• Your assignment: Transcribe exactly the portion of the listing below that runs from the line containing "54: (544, 61, 4.27)" through its last line.

• Information provided:
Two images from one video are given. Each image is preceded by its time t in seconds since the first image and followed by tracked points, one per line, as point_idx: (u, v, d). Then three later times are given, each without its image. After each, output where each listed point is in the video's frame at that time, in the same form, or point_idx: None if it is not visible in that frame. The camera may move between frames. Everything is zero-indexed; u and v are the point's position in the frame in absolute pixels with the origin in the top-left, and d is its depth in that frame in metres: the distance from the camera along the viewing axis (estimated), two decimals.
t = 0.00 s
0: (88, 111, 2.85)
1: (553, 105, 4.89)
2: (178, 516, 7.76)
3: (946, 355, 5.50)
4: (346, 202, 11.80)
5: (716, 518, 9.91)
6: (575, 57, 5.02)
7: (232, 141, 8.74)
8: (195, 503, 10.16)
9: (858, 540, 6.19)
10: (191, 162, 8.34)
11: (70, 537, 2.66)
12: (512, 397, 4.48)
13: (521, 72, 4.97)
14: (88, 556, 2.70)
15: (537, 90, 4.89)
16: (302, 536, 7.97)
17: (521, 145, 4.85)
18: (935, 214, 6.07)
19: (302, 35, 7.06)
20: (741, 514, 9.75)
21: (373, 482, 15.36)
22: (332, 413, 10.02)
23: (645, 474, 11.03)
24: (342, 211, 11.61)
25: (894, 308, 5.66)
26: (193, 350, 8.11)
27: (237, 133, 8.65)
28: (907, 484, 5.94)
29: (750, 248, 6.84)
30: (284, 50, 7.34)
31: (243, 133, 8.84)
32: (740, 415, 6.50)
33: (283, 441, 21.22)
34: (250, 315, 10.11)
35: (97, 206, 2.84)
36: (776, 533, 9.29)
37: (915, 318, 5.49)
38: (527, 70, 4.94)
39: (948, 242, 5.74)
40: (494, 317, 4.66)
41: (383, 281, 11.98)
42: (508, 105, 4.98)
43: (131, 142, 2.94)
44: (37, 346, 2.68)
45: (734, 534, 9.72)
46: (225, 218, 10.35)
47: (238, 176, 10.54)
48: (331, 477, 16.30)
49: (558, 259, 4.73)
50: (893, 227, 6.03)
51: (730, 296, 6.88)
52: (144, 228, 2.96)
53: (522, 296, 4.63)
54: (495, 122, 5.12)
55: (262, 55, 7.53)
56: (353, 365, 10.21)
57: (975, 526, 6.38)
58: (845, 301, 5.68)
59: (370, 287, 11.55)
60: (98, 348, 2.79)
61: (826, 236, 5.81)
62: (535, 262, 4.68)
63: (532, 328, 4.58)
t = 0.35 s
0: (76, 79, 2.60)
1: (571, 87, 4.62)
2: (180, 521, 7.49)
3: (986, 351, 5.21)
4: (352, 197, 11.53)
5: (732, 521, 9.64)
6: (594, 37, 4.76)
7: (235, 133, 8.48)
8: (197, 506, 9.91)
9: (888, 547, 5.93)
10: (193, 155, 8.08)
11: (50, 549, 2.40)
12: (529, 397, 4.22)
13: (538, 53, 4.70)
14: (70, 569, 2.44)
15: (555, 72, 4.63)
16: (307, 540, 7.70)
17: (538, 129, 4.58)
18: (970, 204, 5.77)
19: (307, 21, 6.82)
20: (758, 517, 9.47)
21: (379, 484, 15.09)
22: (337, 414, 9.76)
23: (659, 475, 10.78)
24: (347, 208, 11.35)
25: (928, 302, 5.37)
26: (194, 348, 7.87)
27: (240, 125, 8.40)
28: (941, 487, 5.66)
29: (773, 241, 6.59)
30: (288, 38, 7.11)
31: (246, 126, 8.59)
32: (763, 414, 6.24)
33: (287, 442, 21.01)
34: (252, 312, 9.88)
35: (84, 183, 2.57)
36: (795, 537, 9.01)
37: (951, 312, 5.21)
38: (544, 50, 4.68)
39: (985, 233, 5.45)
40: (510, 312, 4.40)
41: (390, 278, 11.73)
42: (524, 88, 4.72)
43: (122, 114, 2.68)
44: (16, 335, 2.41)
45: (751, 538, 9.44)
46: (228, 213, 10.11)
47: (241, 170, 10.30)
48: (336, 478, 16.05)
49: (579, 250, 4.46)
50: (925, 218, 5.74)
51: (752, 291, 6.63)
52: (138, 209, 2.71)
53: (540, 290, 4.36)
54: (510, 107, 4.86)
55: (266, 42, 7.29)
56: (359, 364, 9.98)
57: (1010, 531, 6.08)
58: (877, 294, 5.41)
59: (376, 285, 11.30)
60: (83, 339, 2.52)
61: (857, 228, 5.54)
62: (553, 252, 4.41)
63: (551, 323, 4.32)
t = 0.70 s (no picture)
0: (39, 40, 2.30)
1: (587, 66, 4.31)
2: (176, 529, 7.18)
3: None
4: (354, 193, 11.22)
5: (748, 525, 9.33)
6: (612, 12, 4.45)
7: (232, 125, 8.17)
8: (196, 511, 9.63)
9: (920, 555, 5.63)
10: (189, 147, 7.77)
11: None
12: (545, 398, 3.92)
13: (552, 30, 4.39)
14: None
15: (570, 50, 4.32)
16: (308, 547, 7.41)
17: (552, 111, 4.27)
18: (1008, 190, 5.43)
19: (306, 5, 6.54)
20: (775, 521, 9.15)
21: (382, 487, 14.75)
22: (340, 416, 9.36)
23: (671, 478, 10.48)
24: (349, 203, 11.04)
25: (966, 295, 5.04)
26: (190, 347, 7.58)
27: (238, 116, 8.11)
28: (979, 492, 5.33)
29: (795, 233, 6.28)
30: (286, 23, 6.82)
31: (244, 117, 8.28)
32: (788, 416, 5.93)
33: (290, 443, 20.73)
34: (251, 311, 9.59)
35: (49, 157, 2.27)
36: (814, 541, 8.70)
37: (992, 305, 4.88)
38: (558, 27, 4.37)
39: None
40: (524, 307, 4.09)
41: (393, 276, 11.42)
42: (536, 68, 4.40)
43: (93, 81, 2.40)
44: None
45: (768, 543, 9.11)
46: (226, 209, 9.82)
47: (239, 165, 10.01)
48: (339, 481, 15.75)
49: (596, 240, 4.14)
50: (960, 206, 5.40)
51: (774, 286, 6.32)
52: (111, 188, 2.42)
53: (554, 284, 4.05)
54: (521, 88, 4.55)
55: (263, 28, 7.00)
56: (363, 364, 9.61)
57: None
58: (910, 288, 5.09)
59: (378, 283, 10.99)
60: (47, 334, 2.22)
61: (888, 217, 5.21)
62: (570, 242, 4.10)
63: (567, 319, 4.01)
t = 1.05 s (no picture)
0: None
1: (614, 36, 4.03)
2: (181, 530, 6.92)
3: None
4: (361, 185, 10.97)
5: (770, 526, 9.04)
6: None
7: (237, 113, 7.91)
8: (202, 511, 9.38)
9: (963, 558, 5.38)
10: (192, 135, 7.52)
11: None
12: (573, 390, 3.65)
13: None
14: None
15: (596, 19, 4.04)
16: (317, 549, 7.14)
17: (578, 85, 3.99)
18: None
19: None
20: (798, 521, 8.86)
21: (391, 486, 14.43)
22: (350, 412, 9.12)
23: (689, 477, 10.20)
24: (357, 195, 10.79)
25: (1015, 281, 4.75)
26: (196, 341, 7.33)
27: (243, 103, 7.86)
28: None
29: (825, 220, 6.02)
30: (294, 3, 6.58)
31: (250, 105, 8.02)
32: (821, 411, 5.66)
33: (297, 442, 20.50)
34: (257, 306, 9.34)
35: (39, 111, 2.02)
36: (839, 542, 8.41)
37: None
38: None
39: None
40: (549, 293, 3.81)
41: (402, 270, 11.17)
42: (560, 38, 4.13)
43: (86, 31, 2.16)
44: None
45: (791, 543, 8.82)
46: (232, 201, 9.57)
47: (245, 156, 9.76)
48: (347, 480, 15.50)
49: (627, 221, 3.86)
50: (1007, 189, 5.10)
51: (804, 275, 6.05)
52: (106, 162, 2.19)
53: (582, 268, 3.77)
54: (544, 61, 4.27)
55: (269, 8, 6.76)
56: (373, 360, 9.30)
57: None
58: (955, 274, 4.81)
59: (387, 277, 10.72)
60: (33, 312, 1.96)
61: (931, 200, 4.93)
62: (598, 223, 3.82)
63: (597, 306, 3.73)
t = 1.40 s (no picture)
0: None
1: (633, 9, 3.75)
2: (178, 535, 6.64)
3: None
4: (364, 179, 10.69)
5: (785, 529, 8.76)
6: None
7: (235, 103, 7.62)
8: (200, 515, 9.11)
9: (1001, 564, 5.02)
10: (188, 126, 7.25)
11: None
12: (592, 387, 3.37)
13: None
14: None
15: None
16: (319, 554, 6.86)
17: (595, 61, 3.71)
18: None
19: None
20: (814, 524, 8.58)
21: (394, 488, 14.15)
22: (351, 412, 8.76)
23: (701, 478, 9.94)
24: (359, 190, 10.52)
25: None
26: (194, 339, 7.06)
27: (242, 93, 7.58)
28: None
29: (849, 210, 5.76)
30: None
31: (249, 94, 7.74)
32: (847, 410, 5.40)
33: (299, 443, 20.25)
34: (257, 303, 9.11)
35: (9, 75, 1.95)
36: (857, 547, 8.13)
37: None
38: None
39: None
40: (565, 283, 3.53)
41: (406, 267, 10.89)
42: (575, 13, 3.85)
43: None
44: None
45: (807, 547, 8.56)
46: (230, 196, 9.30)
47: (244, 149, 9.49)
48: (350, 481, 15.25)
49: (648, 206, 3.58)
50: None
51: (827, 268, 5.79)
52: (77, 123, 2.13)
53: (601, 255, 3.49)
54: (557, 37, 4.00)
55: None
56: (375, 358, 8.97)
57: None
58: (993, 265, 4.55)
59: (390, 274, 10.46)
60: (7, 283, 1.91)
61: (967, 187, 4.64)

• Answer for the task:
54: (544, 61, 4.27)
55: (269, 8, 6.76)
56: (373, 360, 9.30)
57: None
58: (955, 274, 4.81)
59: (387, 277, 10.72)
60: (33, 312, 1.96)
61: (931, 200, 4.93)
62: (598, 223, 3.82)
63: (597, 306, 3.73)
t = 1.40 s (no picture)
0: None
1: (633, 9, 3.75)
2: (178, 535, 6.64)
3: None
4: (364, 179, 10.69)
5: (785, 529, 8.76)
6: None
7: (235, 103, 7.62)
8: (200, 515, 9.11)
9: (1001, 564, 5.02)
10: (188, 126, 7.25)
11: None
12: (592, 387, 3.37)
13: None
14: None
15: None
16: (319, 554, 6.86)
17: (595, 61, 3.71)
18: None
19: None
20: (814, 524, 8.58)
21: (394, 488, 14.15)
22: (351, 412, 8.76)
23: (701, 478, 9.94)
24: (359, 190, 10.52)
25: None
26: (194, 339, 7.06)
27: (242, 93, 7.58)
28: None
29: (849, 210, 5.76)
30: None
31: (249, 94, 7.74)
32: (847, 410, 5.40)
33: (299, 443, 20.25)
34: (257, 303, 9.11)
35: (9, 75, 1.95)
36: (857, 547, 8.13)
37: None
38: None
39: None
40: (565, 283, 3.53)
41: (406, 267, 10.89)
42: (575, 13, 3.85)
43: None
44: None
45: (807, 547, 8.56)
46: (230, 196, 9.30)
47: (244, 149, 9.49)
48: (350, 481, 15.25)
49: (648, 206, 3.58)
50: None
51: (827, 268, 5.79)
52: (77, 123, 2.13)
53: (601, 255, 3.49)
54: (557, 37, 4.00)
55: None
56: (375, 358, 8.97)
57: None
58: (993, 265, 4.55)
59: (390, 274, 10.46)
60: (7, 283, 1.91)
61: (967, 187, 4.64)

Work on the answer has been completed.